= Margaret Lawrie =

Margaret Elizabeth Lawrie, Hayes (1917–2003) was famous for capturing and retelling many of the myths and legends of the Torres Strait Islander people. The Margaret Lawrie Collection is included in UNESCO's Australian Memory of the World Register.

==Biography==
She was born in Victoria in 1917.

She studied English and music and later became a music teacher. Margaret married Ellis Lawrie who was a senator for Queensland. Margaret Lawrie became interested in a range of social issues in the course of assisting her husband. She was invited by the Queensland Government to travel with Oodgeroo Noonuccal and a Queensland Health worker to Cape York and Torres Strait Island communities to report on children’s health and other issues in these communities.

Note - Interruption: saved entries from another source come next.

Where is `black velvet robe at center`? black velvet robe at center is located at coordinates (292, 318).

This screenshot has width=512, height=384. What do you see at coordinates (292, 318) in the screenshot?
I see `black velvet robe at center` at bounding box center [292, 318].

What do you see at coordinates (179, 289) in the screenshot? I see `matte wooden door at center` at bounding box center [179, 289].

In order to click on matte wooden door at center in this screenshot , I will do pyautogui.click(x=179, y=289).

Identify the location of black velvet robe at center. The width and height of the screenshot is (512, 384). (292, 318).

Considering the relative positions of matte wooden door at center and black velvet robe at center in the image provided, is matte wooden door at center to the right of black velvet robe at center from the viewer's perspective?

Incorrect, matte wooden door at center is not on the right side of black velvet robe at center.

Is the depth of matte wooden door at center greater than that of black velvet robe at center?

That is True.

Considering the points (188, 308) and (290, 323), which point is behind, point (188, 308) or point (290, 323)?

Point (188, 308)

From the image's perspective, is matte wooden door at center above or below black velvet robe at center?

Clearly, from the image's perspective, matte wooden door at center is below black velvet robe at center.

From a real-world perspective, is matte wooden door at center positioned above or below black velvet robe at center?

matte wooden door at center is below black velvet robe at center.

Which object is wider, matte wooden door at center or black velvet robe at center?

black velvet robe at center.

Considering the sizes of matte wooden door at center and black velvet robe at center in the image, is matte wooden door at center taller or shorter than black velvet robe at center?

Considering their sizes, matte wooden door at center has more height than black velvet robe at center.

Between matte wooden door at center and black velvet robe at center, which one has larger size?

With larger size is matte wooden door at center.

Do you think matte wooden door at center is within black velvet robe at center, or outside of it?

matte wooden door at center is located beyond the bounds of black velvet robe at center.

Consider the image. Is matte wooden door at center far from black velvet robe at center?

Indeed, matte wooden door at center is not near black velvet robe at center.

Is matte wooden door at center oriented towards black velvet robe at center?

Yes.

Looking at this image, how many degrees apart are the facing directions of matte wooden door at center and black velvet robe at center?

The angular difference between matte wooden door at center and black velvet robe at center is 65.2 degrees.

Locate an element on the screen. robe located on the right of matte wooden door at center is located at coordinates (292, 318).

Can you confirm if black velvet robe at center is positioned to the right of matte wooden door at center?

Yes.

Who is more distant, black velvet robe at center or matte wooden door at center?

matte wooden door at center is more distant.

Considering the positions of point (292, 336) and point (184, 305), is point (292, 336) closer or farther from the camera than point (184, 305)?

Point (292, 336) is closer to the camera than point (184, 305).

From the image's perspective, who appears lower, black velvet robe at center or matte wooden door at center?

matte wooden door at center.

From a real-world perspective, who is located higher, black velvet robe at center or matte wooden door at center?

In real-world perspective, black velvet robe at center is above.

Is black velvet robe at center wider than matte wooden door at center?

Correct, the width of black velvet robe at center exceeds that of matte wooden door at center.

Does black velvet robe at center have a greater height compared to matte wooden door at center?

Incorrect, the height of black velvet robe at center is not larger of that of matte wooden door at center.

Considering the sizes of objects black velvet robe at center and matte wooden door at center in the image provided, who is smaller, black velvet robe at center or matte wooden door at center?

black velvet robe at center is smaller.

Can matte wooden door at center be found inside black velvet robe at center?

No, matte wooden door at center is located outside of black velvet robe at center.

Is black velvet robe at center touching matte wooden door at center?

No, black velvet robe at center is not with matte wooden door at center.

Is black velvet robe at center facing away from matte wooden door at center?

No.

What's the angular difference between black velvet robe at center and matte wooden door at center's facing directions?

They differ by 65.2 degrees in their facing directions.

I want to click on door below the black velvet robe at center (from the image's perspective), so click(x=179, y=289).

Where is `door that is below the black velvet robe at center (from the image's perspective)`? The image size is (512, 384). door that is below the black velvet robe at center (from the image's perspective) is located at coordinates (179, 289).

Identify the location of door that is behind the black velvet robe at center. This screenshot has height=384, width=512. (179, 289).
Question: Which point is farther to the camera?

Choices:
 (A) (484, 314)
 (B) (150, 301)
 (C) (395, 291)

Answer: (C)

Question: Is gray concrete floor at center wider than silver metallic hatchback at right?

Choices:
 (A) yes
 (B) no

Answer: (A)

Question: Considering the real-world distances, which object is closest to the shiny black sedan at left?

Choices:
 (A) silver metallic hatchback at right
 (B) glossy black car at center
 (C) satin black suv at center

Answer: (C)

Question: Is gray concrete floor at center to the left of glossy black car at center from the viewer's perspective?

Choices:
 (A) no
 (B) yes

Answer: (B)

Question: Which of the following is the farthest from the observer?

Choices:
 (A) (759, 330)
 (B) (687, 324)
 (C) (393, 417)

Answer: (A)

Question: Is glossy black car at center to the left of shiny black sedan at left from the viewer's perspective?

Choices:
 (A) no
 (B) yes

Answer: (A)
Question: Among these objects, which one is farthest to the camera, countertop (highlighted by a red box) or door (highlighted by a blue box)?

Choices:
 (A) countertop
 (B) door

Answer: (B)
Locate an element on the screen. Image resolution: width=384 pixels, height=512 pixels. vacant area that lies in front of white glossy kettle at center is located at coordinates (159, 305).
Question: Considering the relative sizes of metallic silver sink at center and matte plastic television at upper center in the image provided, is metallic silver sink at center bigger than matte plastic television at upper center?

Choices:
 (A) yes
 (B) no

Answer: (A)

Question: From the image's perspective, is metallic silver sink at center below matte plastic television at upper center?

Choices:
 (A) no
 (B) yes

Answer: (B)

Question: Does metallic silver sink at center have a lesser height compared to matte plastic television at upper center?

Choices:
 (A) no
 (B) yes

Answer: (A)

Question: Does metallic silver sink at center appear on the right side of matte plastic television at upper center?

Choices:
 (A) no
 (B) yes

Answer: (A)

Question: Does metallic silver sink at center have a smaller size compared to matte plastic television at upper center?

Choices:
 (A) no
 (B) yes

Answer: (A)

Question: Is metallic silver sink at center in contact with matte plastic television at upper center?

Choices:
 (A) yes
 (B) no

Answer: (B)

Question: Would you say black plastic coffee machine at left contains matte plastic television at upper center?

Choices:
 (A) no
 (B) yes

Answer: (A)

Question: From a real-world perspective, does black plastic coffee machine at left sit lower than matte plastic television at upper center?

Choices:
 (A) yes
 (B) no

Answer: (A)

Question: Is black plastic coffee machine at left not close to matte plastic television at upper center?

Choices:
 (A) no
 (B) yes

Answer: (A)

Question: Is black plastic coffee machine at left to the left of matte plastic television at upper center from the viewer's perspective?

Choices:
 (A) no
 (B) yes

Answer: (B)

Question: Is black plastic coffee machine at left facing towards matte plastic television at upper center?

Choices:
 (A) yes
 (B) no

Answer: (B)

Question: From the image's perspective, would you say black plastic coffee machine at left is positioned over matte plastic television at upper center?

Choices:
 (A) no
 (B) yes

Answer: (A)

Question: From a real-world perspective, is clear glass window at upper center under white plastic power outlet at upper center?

Margaret spent time in the communities during the 1950s, 1960s and early 1970s.  A strength of the collection is the many Torres Strait Islander genealogies she documented of families living across the seventeen communities in the Torres Strait which she visited. They are used extensively for family history research and Native Title claims.

Between 1964 and 1973, she often stayed for months at a time and developed strong relationships with the people. Many approached her to record and write down their personal stories and family histories. This resulted in Margaret conducting research into the cultural history of the Torres Strait and collecting transcripts, audio recordings, photographs, slides, works of art and oral stories. Collectively they formed the basis of the publication Myths and legends of the Torres Strait (1970) and Tales from Torres Strait (1972).

During her various visits to the area she formed many friendships with the Torres Strait community. Because of her connections to the people she was approached to record some of the local myths and legends before they became lost. At this time, she had a close relationship with the Australian Institute of Aboriginal and Torres Strait Islander Studies and she undertook extensive recording of various oral histories under the sponsorship of the Institute.

==Margaret Lawrie Collection==
Margaret Lawrie's Collection was donated to the State Library of Queensland in 1996.  State Library digitised the genealogy charts and created an online index of the names that appear in the genealogies. Anyone can search the Margaret Lawrie Collection index records, but restrictions are placed on the digitised genealogy charts due to the private and sensitive nature of the material. Copies are provided to individuals and families researching their family history and to Land Councils for the purpose of Native Title claims upon the provision of a request on official letterhead showing the claim and claims number.

The Margaret Lawrie Collection complements the earlier work done by Alfred Haddon. His expedition team from Cambridge University visited the Torres Strait in 1898 publishing the results of their regional ethnography in six volumes between 1901 and 1935.

In 2008, the Margaret Lawrie Collection was added to UNESCO's Australian Memory of the World Register.